Far morire Città Studi per mettere qualcosa in Expo? No grazie

Fabrizio c'è Milano
Milano 23 Marzo – Esplodono le proteste degli abitanti di Città Studi. Le contraddizioni della sinistra che vuol tenere insieme i grandi interessi  immobiliari con l’urbanistica partecipata e l’ascolto dei cittadini sono alla luce del sole.
Ieri a Palazzo Marino in una affollatissima audizione il gruppo “Che ne sarà di Citta Studi?” ha apertamente contestato Sindaco e Giunta per l’idea di trasferire il polo scientifico della Statale  nelle aree Expo. Ma da dove nasce questa scelta?
Nei 5 anni di Pisapia nessuno si è preoccupato del dopo Expo. Arrivati al 2016 Renzi propone alla sua maniera (slide e annunci) il centro di ricerca Human Tecnopole con soldi statali. Però questo occuperà il 5% della superficie. Per non lasciare all’odiato “privato” il compito di proporre investimenti e attività da insediare nelle aree ex Expo, Renzi e il Comune lanciano allora l’idea di trasferire le facoltà che stanno a Città Studi. Il trasloco (acquisto aree e nuovi padiglioni)  costa 380 milioni: 120 li mette la Statale, 120 li mette lo Stato (che li ha inseriti nel Patto con la Regione Lombardia),  gli altri bisogna ricavarli dalla vendita delle aree e degli immobili universitari di Città Studi.
E qui casca tutta la retorica della partecipazione e della ubanistica partecipata: giacché se si riuscirà a trovare investitori che spendono 140 milioni per le aree poi ci vorranno fare ciò che è piu utile per loro, mentre se ci andranno altre Università lo Stato dovrà tirare fuori altri soldi (che non ha).
Fino ad oggi il dopo Expo era stato solo il tema di visite e annunci di Matteo Renzi con Sala e la Giunta adoranti ma silenziosi.
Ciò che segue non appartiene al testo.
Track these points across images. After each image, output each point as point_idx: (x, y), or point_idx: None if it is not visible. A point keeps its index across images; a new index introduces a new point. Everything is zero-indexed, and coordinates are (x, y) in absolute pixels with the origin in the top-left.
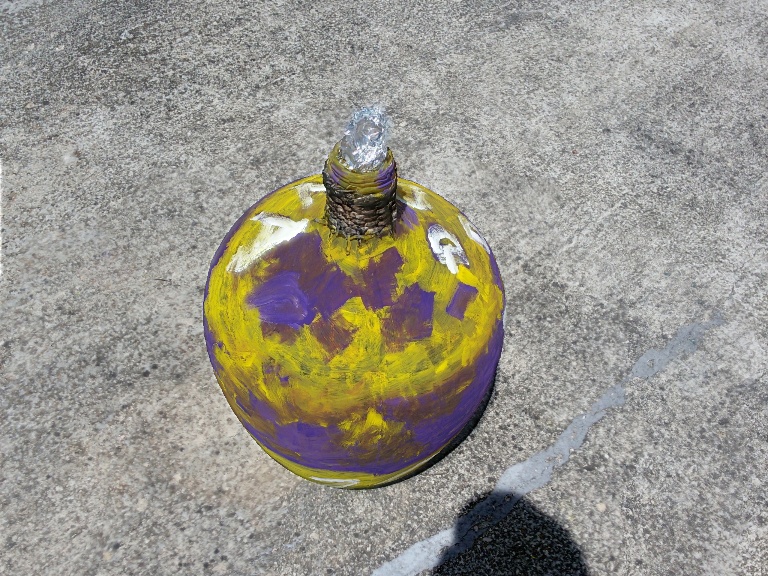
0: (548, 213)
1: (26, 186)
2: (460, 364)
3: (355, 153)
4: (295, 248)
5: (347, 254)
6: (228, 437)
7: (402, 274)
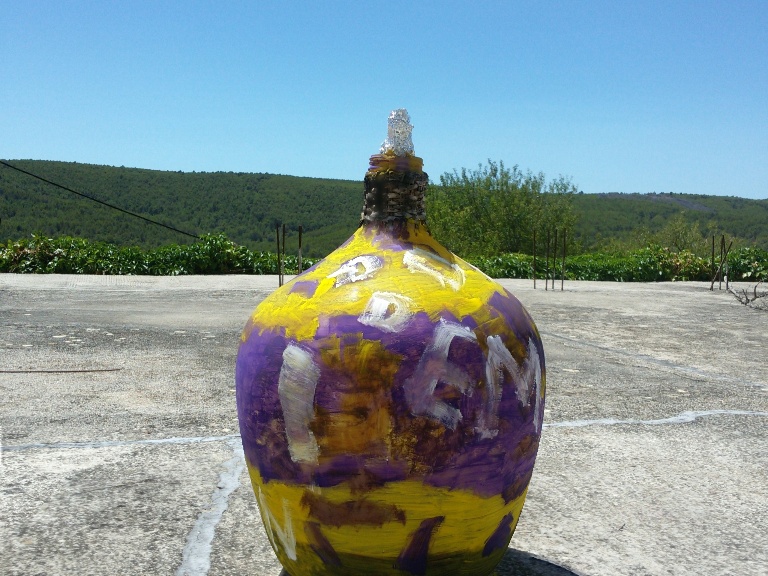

Nella commissione di ieri si è capito che molta gente non è d’accordo a far passare queste scelte sulla propria testa.
 Il trasloco della Statale è un salto nel buio, deciso in maniera frettolosa per mettere qualcosa nell’area Expo.
Non vi è certezza di poter vendere, pianificare e realizzare un nuovo quartiere al posto dei padiglioni universitari.
Il rischio di avere un “deserto urbano” come sono oggi gli scali ferroviari e come sono state per 50 anni  le Varesine è fondatissimo e spaventa giustamente chi vive lì attorno.
Sarebbe più sensato ed economico fare crescere il polo scientifico sui terreni lasciati liberi nel 2021 dai 2 ospedali, Besta e Istituto dei Tumori, che si trasferiscono nella Città della Salute, alla fine di un percorso amministrativo oramai definito e di un progetto finanziato.
Per Expo si abbia il coraggio di incentivare privati che vogliono insediare attivita legate all’edutainment, al turismo e alla tecnologia.
E soprattutto si restituisca al Consiglio Comunale e ai Municipi il compito di decidere le trasformazioni urbanistiche.